━━━ Selected excerpt ━━━
Who should use this service?
Anyone who has ever worked in the UK and changed jobs at least once. Almost everyone over 25 has at least one old workplace pension they've forgotten about. Common reasons UK pensions go missing:
- You changed jobs and didn't transfer the old pension — common at every life stage
- You changed address and the pension administrator can't reach you
- You auto-enrolled in a workplace pension (since 2012) at a short-term job and forgot
- Your old pension provider was bought out or merged into a new one
- You opened a personal pension years ago and lost the paperwork
- Your name changed (marriage, divorce, deed poll) and you didn't update the records
- The pension scheme moved to a new administrator
UK auto-enrolment
Since October 2012 every UK employer has had to automatically enrol most workers into a workplace pension. If you have had multiple jobs since 2012, you almost certainly have multiple workplace pensions. Worth tracing every single one.
How to use the service
- List every employer you've worked at, especially since 2012. If you can't remember, check old payslips, P60s, or your HMRC Personal Tax Account at gov.uk/personal-tax-account — it shows your full employment history with NI contribution records.
- Use the Pension Tracing Service online at gov.uk/find-pension-contact-details. Search by employer name (for workplace pensions) or provider name (for personal pensions). The service returns current contact details.
- Or call the helpline on 0800 731 0193 (free, Mon-Fri 8am-6pm). They search and email or post you the results.
- You will get: the current name and contact details of the pension administrator. The service does NOT tell you whether you have a pension with them, or what it's worth — you contact them yourself for that.
━━━
## Work instruction A
Reproduce the pension-tracing guide from "- Use the Pension" up to and including "you the results.".
## Work instruction B
According to the pension-tracing guide, since when has every UK employer had to automatically enroll most workers into a workplace pension?
━━━ Records provided ━━━
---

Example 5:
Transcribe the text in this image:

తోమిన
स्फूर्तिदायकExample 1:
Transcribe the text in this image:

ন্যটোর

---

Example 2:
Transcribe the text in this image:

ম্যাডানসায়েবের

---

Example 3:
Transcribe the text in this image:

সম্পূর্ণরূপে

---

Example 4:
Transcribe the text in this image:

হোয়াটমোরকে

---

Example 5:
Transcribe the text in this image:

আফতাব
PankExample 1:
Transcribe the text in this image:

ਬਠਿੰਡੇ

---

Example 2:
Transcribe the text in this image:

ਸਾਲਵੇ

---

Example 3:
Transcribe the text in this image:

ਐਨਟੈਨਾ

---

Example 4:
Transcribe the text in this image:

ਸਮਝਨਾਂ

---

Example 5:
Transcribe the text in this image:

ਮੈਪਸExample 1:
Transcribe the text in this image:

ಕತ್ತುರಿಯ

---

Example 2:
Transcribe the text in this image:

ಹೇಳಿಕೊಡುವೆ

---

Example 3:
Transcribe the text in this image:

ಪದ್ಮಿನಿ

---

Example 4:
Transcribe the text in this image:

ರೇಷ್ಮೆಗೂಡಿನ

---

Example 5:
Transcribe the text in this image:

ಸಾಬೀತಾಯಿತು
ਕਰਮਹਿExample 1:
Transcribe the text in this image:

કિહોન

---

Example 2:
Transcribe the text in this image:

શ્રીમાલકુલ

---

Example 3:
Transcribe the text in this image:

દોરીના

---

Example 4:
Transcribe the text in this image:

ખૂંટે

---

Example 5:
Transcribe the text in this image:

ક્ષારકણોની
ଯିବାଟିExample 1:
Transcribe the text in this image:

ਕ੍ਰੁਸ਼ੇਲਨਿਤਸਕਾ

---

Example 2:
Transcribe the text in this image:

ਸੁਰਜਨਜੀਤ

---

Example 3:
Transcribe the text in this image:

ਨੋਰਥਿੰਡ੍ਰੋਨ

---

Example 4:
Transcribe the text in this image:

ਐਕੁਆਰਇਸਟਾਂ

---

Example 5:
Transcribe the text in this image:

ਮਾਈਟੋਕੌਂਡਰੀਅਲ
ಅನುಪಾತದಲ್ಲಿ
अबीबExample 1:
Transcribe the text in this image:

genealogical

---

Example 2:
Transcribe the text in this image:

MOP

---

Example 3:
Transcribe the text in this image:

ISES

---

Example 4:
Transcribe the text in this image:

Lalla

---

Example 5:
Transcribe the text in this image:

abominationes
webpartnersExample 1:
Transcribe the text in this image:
━━━
## Reply A
- Use the Pension Tracing Service online at gov.uk/find-pension-contact-details. Search by employer name (for workplace pensions) or provider name (for personal pensions). The service returns current contact details.
- Or call the helpline on 0800 731 0193 (free, Mon-Fri 8am-6pm). They search and email or post you the results.

## Reply B
Since October 2012.